[Source excerpt]:
----
Wingstop Inc (NASDAQ:WING) is a multinational chicken wing chain with an aviation theme. It grew over the years to over 1,600 locations and reported over 17 consecutive years of same-store sales growth. The company has historically specialized in to-go orders with a trimmed-down staff.
That business model proved highly successful over the past couple of years, yet WING share price has remained volatile. With the restaurant industry facing an uncertain future, is Wingstop stock a sell?
Wingstop business model is heavily franchise based, which helps to mitigate the direct costs to some extent as royalties are paid to the holding company. Franchisees account for most of its stores, with just 32 owned outright by the company.
As food and labor costs rise, restaurants need to manage these expenses carefully to keep margins under control but Wingstop is somewhat buffered from them thanks to its royalty streams.
----
[Information supplied]:
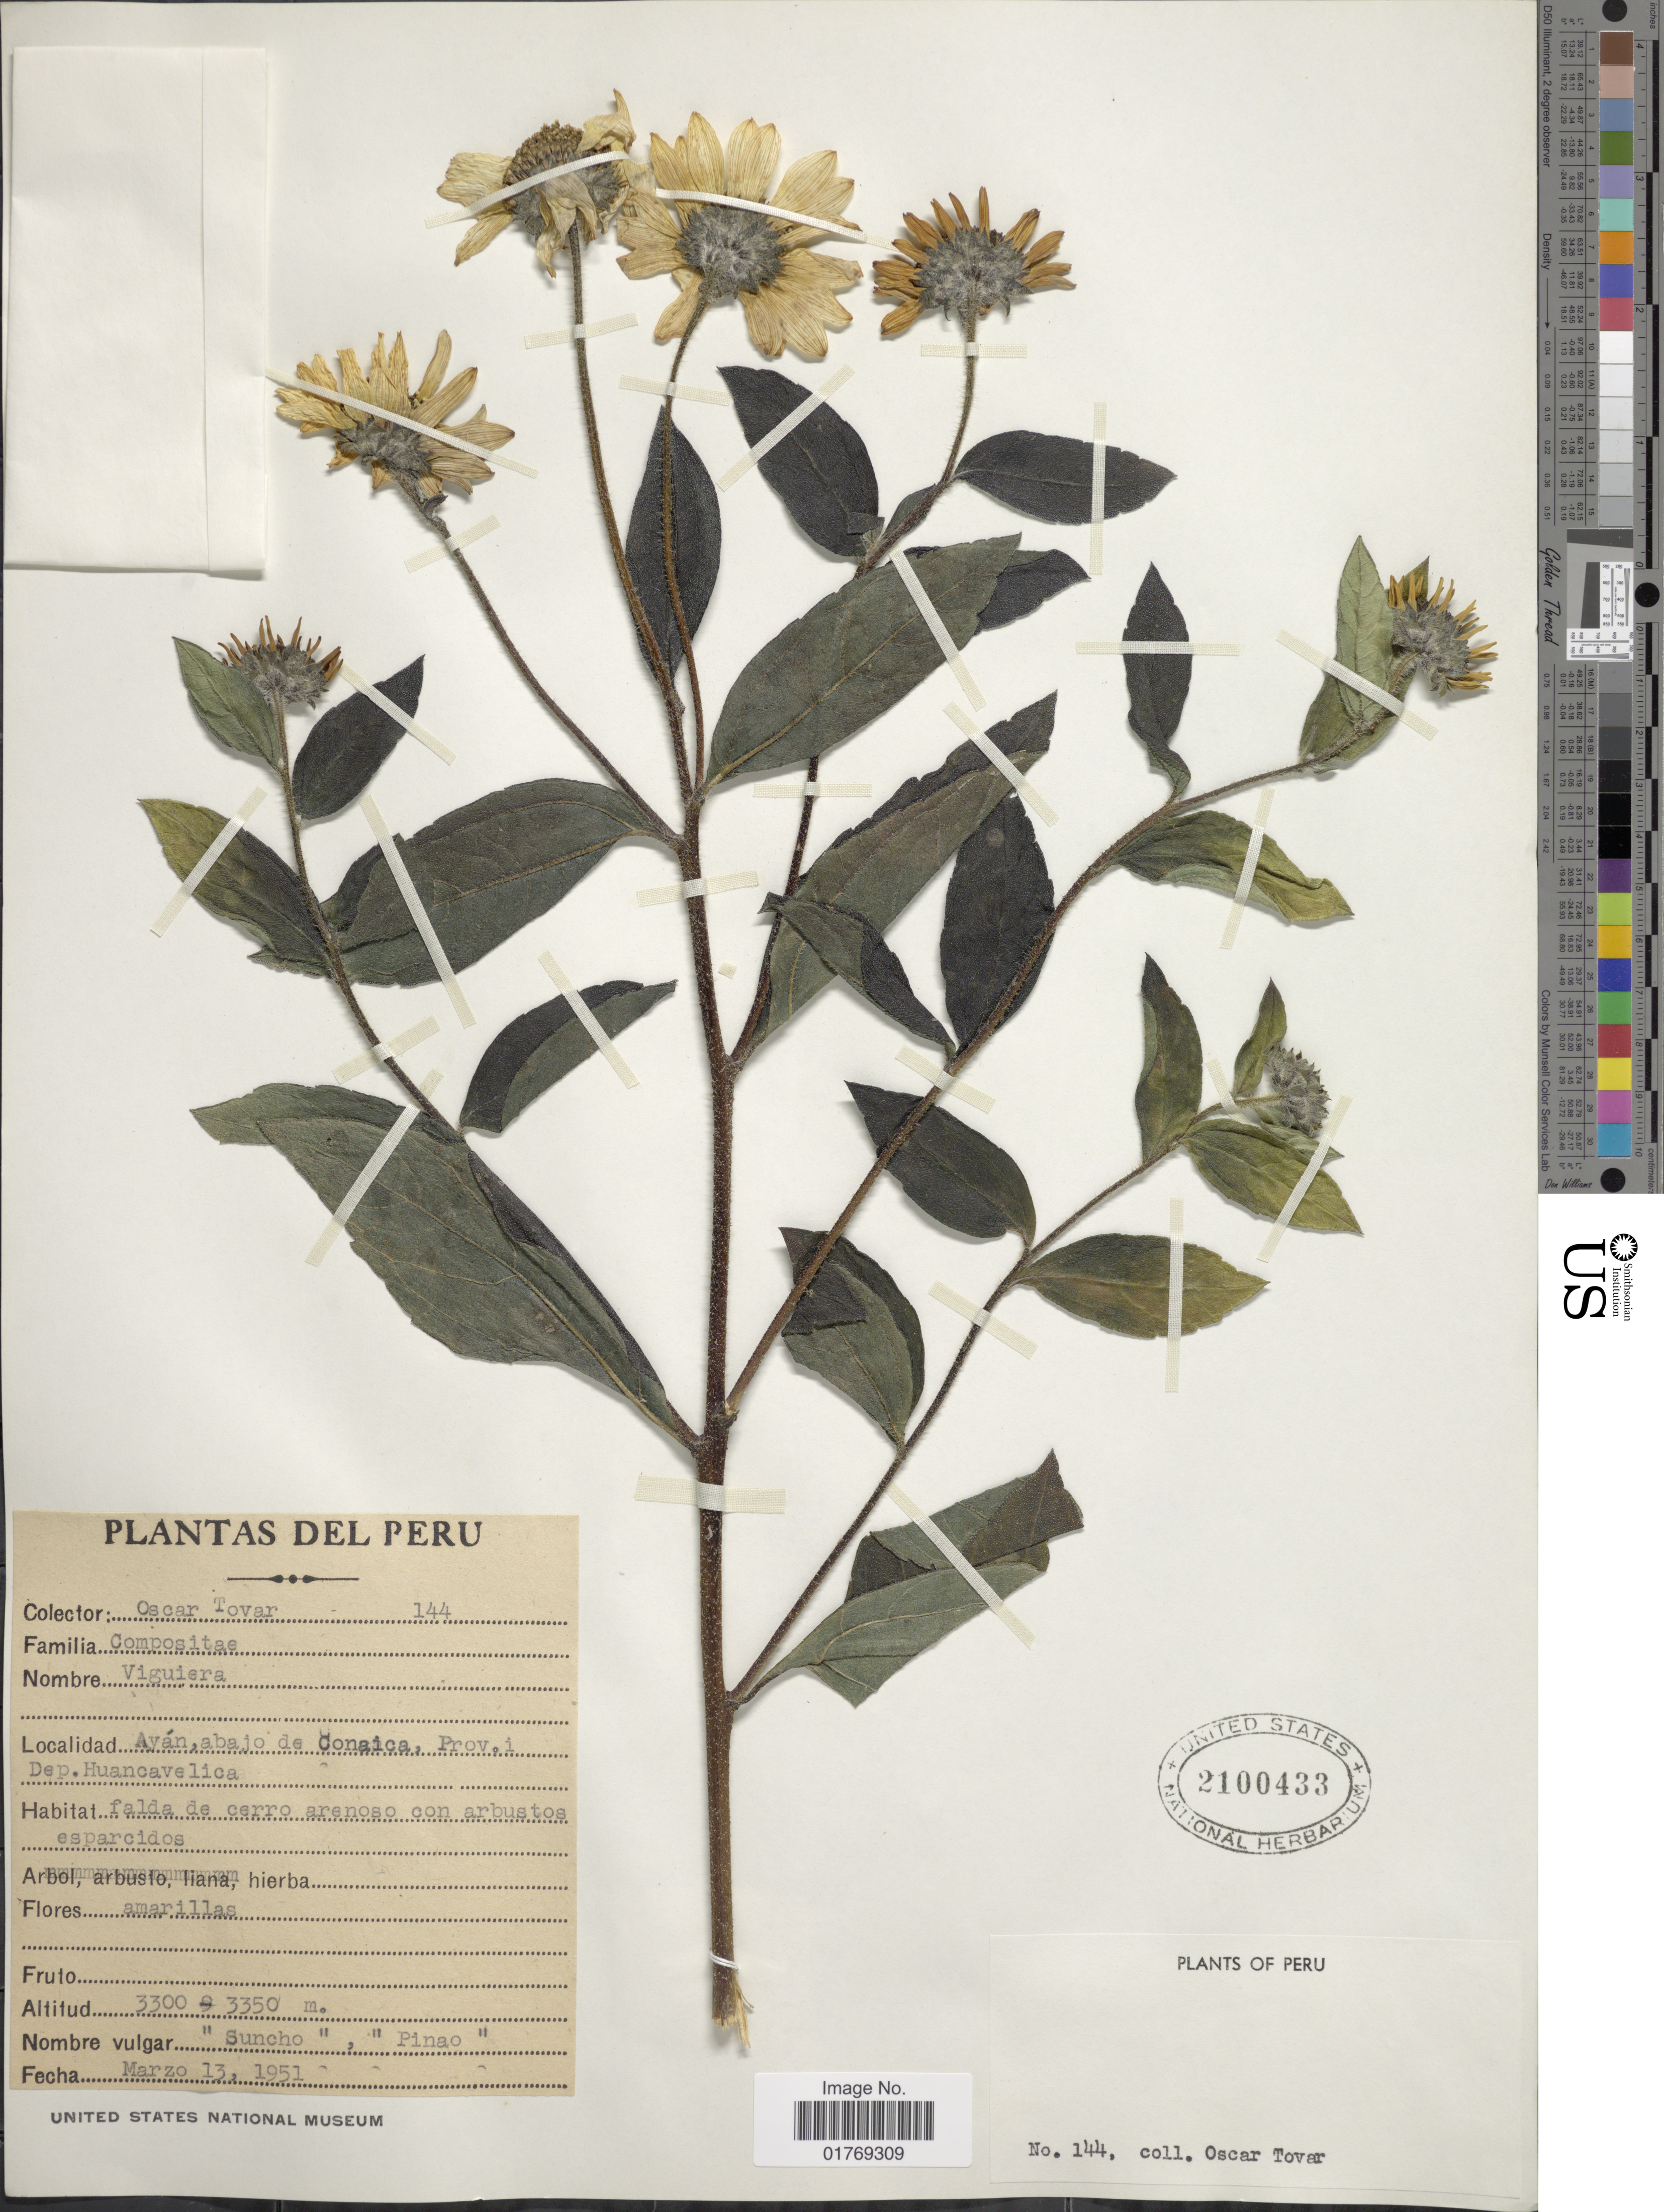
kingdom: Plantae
----
[What you need to do]:
**a.** Reproduce word for word the section of the Wingstop article above that opens with the words containing "That business model" and closes with "its royalty streams.".
**b.** Carry on the Wingstop stock article from its final sentence, writing the next few paragraphs.

[Results of the tasks]:
**a.**
That business model proved highly successful over the past couple of years, yet WING share price has remained volatile. With the restaurant industry facing an uncertain future, is Wingstop stock a sell?
Wingstop business model is heavily franchise based, which helps to mitigate the direct costs to some extent as royalties are paid to the holding company. Franchisees account for most of its stores, with just 32 owned outright by the company.
As food and labor costs rise, restaurants need to manage these expenses carefully to keep margins under control but Wingstop is somewhat buffered from them thanks to its royalty streams.

**b.**
Although third quarter results fell short of expectations, the restaurant chain is making the necessary changes to grow. It’s expanding from wings to thighs through its digital Thighstop brand, which should help the company secure better prices on its chicken and reduce overall food costs.
Wingstop 101
Wingstop was founded in Garland, Texas in 1994 by Antonio Swad and Bernadette Fiaschetti. They opened the first franchise location three years later and have served one billion wings by 2002. The company went international in 2010 and continued expanding through partnerships with companies like DoorDash (NYSE:DASH).
The company specializes in chicken wings, boneless wings, and chicken tenders. Each can be prepared with a variety of sauces and dry rubs that keep customers coming back. And it has high-margin sides and drinks to fill out the menu.
Wingstop made the news in 2021 when rapper Rick Ross bought his son a Wingstop location for his 16th birthday. The Miami, Florida-based rapper is said to own 25 franchise locations. It also launched Thighstop as a digital-only brand to use the same flavors as its wingless products.
This move is in response to the wholesale pricing of chicken wings nearly tripling due to supply chain shortages. Here’s a closer look at the chicken market.
Demand For Chicken Recession Proof?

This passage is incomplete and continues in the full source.